Jul 24 2008
The Olympics
I’m not looking forward to the next few weeks when our TV screens will be filled with the Olympic Games. I’m not a sports fan. I was never good at sport and I have very little interest in most sport. Many of my fellow Australian males think this makes me a homosexual at worst or an eccentric at best.
I understand the benefits of sport. Sport can be a good way to get exercise. It can be a good way to learn teamwork. It can be a great social experience and it can be fun.
There are also downsides. It can be a good way to get injured. It can foster over competitiveness and encourage judgemental sectarianism, with communities split in their fanatical loyalty to one side over another.
It is, of course, an activity in which human beings engage and as such is as flawed as the humans who engage in it.
My problem with sport in Australia, and it is at its worst during the lead up to and running of the Olympic Games, is that Sport is given a status far in excess of other valid human activities.
We shall hear over the next few weeks how “We” have done in the medal tally. We shall see ordinary sometimes very flawed humans lauded and criticised all over their success or otherwise in physical activity. A success largely dictated by random genetics.

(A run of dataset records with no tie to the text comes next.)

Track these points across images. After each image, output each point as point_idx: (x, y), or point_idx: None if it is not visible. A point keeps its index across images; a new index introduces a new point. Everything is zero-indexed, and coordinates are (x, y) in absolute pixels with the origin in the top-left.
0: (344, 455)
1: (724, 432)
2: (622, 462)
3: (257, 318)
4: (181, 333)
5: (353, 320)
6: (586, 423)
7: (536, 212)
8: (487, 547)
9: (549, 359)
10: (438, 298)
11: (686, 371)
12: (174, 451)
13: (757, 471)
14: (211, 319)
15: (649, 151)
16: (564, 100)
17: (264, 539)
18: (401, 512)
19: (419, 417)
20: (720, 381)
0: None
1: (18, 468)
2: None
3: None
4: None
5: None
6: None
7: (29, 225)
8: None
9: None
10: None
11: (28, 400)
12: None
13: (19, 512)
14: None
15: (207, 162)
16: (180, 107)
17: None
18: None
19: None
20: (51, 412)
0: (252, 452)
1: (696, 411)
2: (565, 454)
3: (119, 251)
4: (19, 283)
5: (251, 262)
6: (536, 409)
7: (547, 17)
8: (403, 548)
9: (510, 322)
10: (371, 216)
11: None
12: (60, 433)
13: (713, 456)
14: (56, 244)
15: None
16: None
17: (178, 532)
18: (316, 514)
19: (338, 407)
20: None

“But” I hear you cry “These athletes slog their guts out to achieve their medals”.
They do and they should be praised for that and proud of themselves. My point is that we do not give the same treatment to other people who slog their guts out working for charities, working for their families or even working to achieve greatness in the arts, business, politics or other fields.
I’m not proud that most Australian’s can’t name our VC winners but they can name the captains of the cricket team. That they speak of Warnie as a hero, but don’t know who Weary Dunlop was.
After the 2000 Olympics in Sydney Gold Medal winners were awarded the order of Australia medal. People work in charity their whole lives and don’t get an AO. In my opinion this was a devaluing of the Order of Australia, but it does illustrate my point about where our society’s values lie.
I suspect that part of the obsession with the Medal Talley is that we can see our country’s name on a comparative level with the big guns of the USA and China. This in itself annoys me. We are not a world power with those countries, however much we want to be, and Olympic Medals don’t stack up beside economic or military power.
So I wonder if there are any good DVD’s in the shops to get me through the next few weeks!